Stopping Disease Progression Earlier
“With osteoarthritis, one of the issues is that we’re often seeing people that have more advanced disease,” he said, adding that clinical trials frequently enroll patients who have radiographic OA at grade two or grade three. “When we intervene at this stage, so far, other than things like exercise and weight loss, we really have not been that successful.
“The idea in the field is maybe we need to pick up people earlier, if we’re going to slow or stop disease progression before it gets too far,” he said. “So, finding this pre-radiographic stage and finding the right group of people to intervene on is sort of the way people are thinking about for the future, and for that, we’re going to need better risk biomarkers.”
Biomarkers
To predict onset and progression of OA, researchers have studied biomarkers in blood, synovial fluid and imaging and investigated whether how a person walks or runs can identify abnormal gait mechanics that foreshadow development of the disease.
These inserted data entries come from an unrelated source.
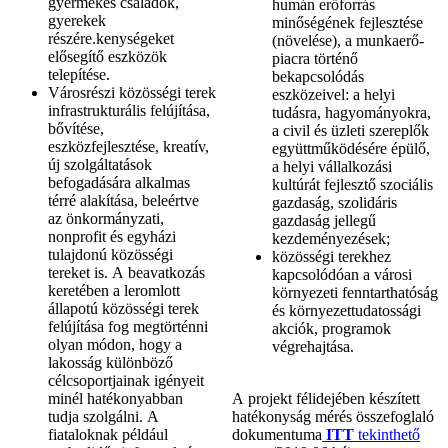
gyermekes családok,
humán erőforrás
gyerekek
minőségének fejlesztése
részére.kenységeket
(növelése), a munkaerő-
elősegítő eszközök
piacra történő
telepítése.
bekapcsolódás
Városrészi közösségi terek
eszközeivel: a helyi
infrastrukturális felújítása,
tudásra, hagyományokra,
bővítése,
a civil és üzleti szereplők
eszközfejlesztése, kreatív,
együttműködésére épülő,
új szolgáltatások
a helyi vállalkozási
befogadására alkalmas
kultúrát fejlesztő szociális
térré alakítása, beleértve
gazdaság, szolidáris
az önkormányzati,
gazdaság jellegű
nonprofit és egyházi
kezdeményezések;
tulajdonú közösségi
közösségi terekhez
tereket is. A beavatkozás
kapcsolódóan a városi
keretében a leromlott
környezeti fenntarthatóság
állapotú közösségi terek
és környezettudatossági
felújítása fog megtörténni
akciók, programok
olyan módon, hogy a
végrehajtása.
lakosság különböző
célcsoportjainak igényeit
minél hatékonyabban
A projekt félidejében készített
tudja szolgálni. A
hatékonyság mérés összefoglaló
fiataloknak például
dokumentuma
ITT
tekinthető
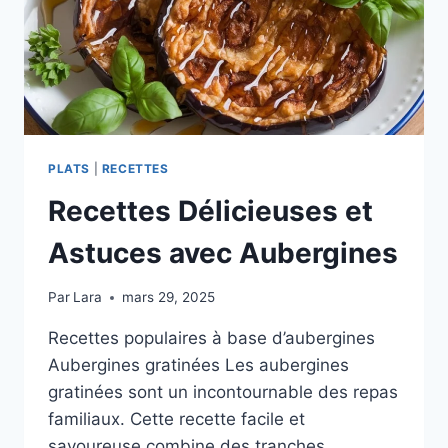
SINCÈRE
PLATS
|
RECETTES
Recettes Délicieuses et
Astuces avec Aubergines
Par
Lara
mars 29, 2025
Recettes populaires à base d’aubergines
Aubergines gratinées Les aubergines
gratinées sont un incontournable des repas
familiaux. Cette recette facile et
savoureuse combine des tranches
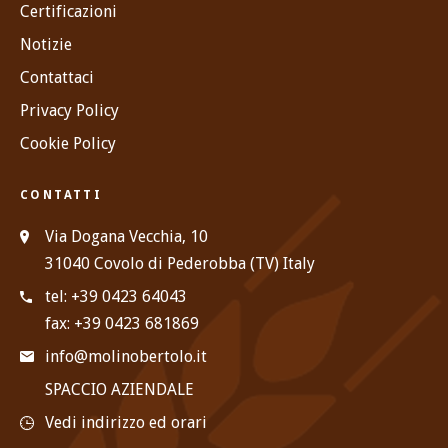
Certificazioni
Notizie
Contattaci
Privacy Policy
Cookie Policy
CONTATTI
Via Dogana Vecchia, 10
31040 Covolo di Pederobba (TV) Italy
tel: +39 0423 64043
fax: +39 0423 681869
info@molinobertolo.it
SPACCIO AZIENDALE
Vedi indirizzo ed orari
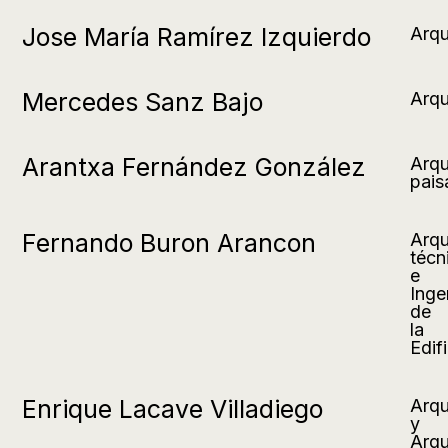
Jose María Ramírez Izquierdo
Arqu
Mercedes Sanz Bajo
Arqu
Arantxa Fernández González
Arqu
pais
Fernando Buron Arancon
Arqu
técn
e
Inge
de
la
Edif
Enrique Lacave Villadiego
Arqu
y
Arqu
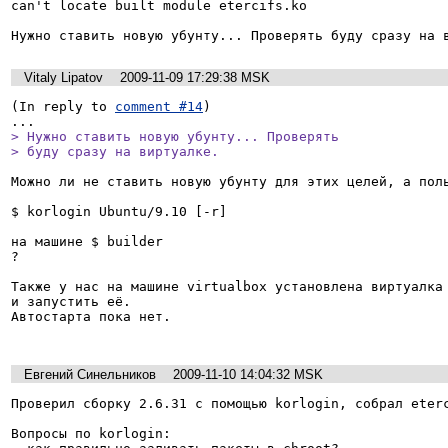
can't locate built module etercifs.ko

Нужно ставить новую убунту... Проверять буду сразу на 
Vitaly Lipatov
2009-11-09 17:29:38 MSK
(In reply to 
comment #14
)

> Нужно ставить новую убунту... Проверять

> буду сразу на виртуалке.
Можно ли не ставить новую убунту для этих целей, а поль
$ korlogin Ubuntu/9.10 [-r]

на машине $ builder

?

Также у нас на машине virtualbox установлена виртуалка 
и запустить её.

Автостарта пока нет.

Евгений Синельников
2009-11-10 14:04:32 MSK
Проверил сборку 2.6.31 с помощью korlogin, собрал eterc
Вопросы по korlogin:
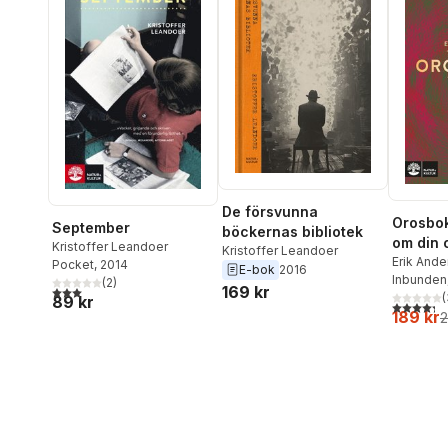
De försvunna
Orosbok
September
böckernas bibliotek
om din 
Kristoffer Leandoer
Kristoffer Leandoer
Erik And
Pocket
, 2014
E-bok
2016
Wahlund
Inbunden
(
2
)
169 kr
3,0
utav 5 stjärnor. Totalt antal röster:
(
89 kr
4,3
utav 5 
189 kr
2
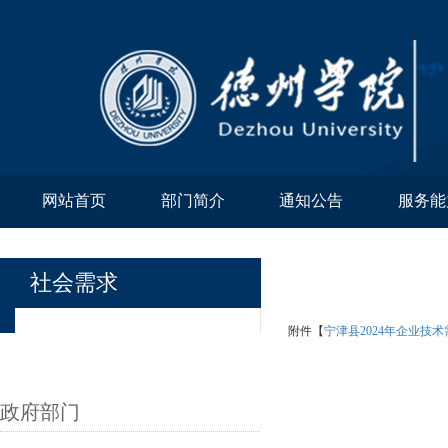
网站首页
部门简介
通知公告
服务能
社会需求
附件【
宁津县2024年企业技术需
政府部门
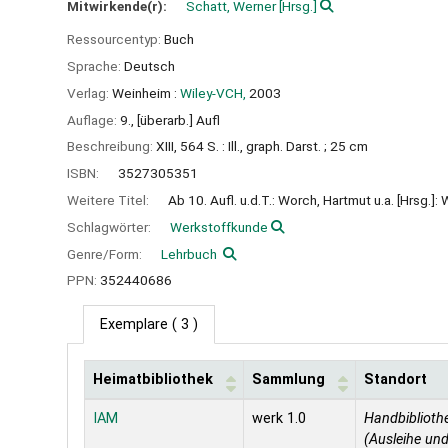
Mitwirkende(r):
Schatt, Werner
[Hrsg.]
Ressourcentyp:
Buch
Sprache:
Deutsch
Verlag:
Weinheim :
Wiley-VCH,
2003
Auflage:
9., [überarb.] Aufl
Beschreibung:
XIII, 564 S. : Ill., graph. Darst. ; 25 cm
ISBN:
3527305351
Weitere Titel:
Ab 10. Aufl. u.d.T.: Worch, Hartmut u.a. [Hrsg.
Schlagwörter:
Werkstoffkunde
Genre/Form:
Lehrbuch
PPN:
352440686
Exemplare
( 3 )
Heimatbibliothek
Sammlung
Standort
Exemplare
IAM
werk 1.0
Handbiblioth
(Ausleihe und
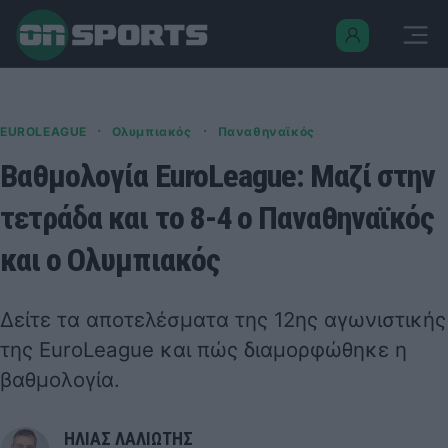
·
·
EUROLEAGUE
Ολυμπιακός
Παναθηναϊκός
Βαθμολογία EuroLeague: Μαζί στην
τετράδα και το 8-4 ο Παναθηναϊκός
και ο Ολυμπιακός
Δείτε τα αποτελέσματα της 12ης αγωνιστικής
της EuroLeague και πώς διαμορφώθηκε η
βαθμολογία.
ΗΛΙΑΣ ΛΑΛΙΩΤΗΣ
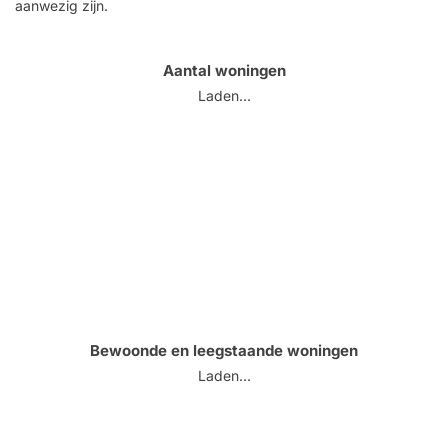
aanwezig zijn.
Aantal woningen
Laden...
Bewoonde en leegstaande woningen
Laden...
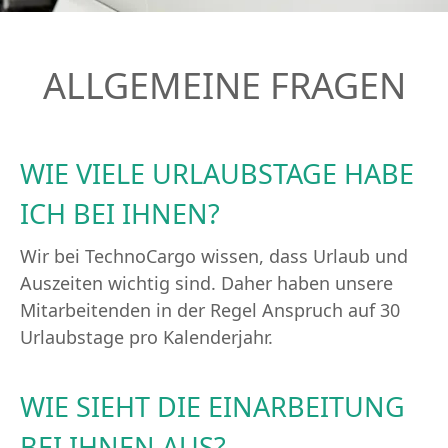
ALLGEMEINE FRAGEN
WIE VIELE URLAUBSTAGE HABE
ICH BEI IHNEN?
Wir bei TechnoCargo wissen, dass Urlaub und
Auszeiten wichtig sind. Daher haben unsere
Mitarbeitenden in der Regel Anspruch auf 30
Urlaubstage pro Kalenderjahr.
WIE SIEHT DIE EINARBEITUNG
BEI IHNEN AUS?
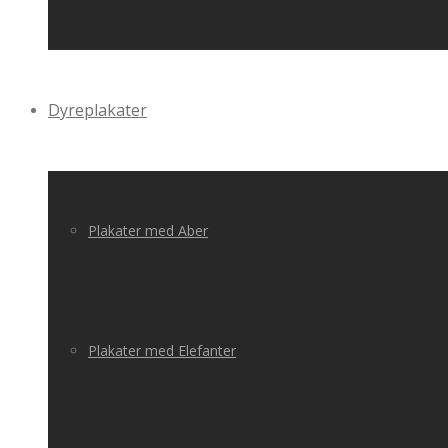
Dyreplakater
Plakater med Aber
Plakater med Elefanter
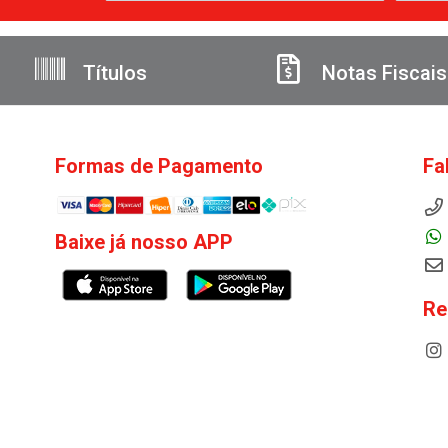
Títulos
Notas Fiscais
Formas de Pagamento
Fa
Baixe já nosso APP
Re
Cartilage acidic protein (CRTAC1) is one of several promising biomarkers identified through plasma proteomic studies, including one study of a biomarker panel that could possibly predict the onset of incident OA in advance of five to 10 years. “We’re getting to the point where we might have some prediction biomarkers,” he noted.
Some signs of progress have been seen, Dr. Loeser said. “Once we find the good biomarkers this might be really helpful for the future.”
Osteoarthritis has a variety of influences, such as genetics, environment, joint shape and multiple phenotypes, endotypes and therotypes, Dr. Loeser noted. That means investigating and developing effective therapies may require targeting OA subtypes instead of betting on the idea of one drug to suit all patients.
“Joint tissue destruction is mediated by a host of pro-inflammatory mediators and matrix degrading enzymes,” Dr. Loeser explained. “We don’t yet know (of) a master cytokine like TNF [tumor necrosis factor] that turned out to be so important in RA [rheumatoid arthritis] and so many other diseases. … We haven’t found that yet, but it may be a host of things rather than a single cytokine.”
In Sum
Dr. Loeser emphasized a key message that disease-modifying interventions will need to be initiated at an earlier phase if they are to succeed. If started too late, the chance of reversing OA is slim and the risk for irrevocable joint damage increases.
Whether a breakthrough is just around the corner or further up the road, the search continues to discover OA therapies in new as well as existing targets. For example, ongoing clinical trials investigating colchicine and GLP-1 agonists indicate potential for reduction of pain and fewer joint replacements in patients with OA, Dr. Loeser said.
“I think there’s a lot of work being done out there that’s promising,” he said. “We’re not there yet, but I think we’re getting closer and closer.”
Catherine Kolonko is a medical writer based in Oregon.
Reference
- Mautner K, Gottschalk M, Boden SD, et al. Cell-based versus corticosteroid injections for knee pain in osteoarthritis: A randomized phase 3 trial. Nat Med. 2023 Dec;29(12):3120–3126.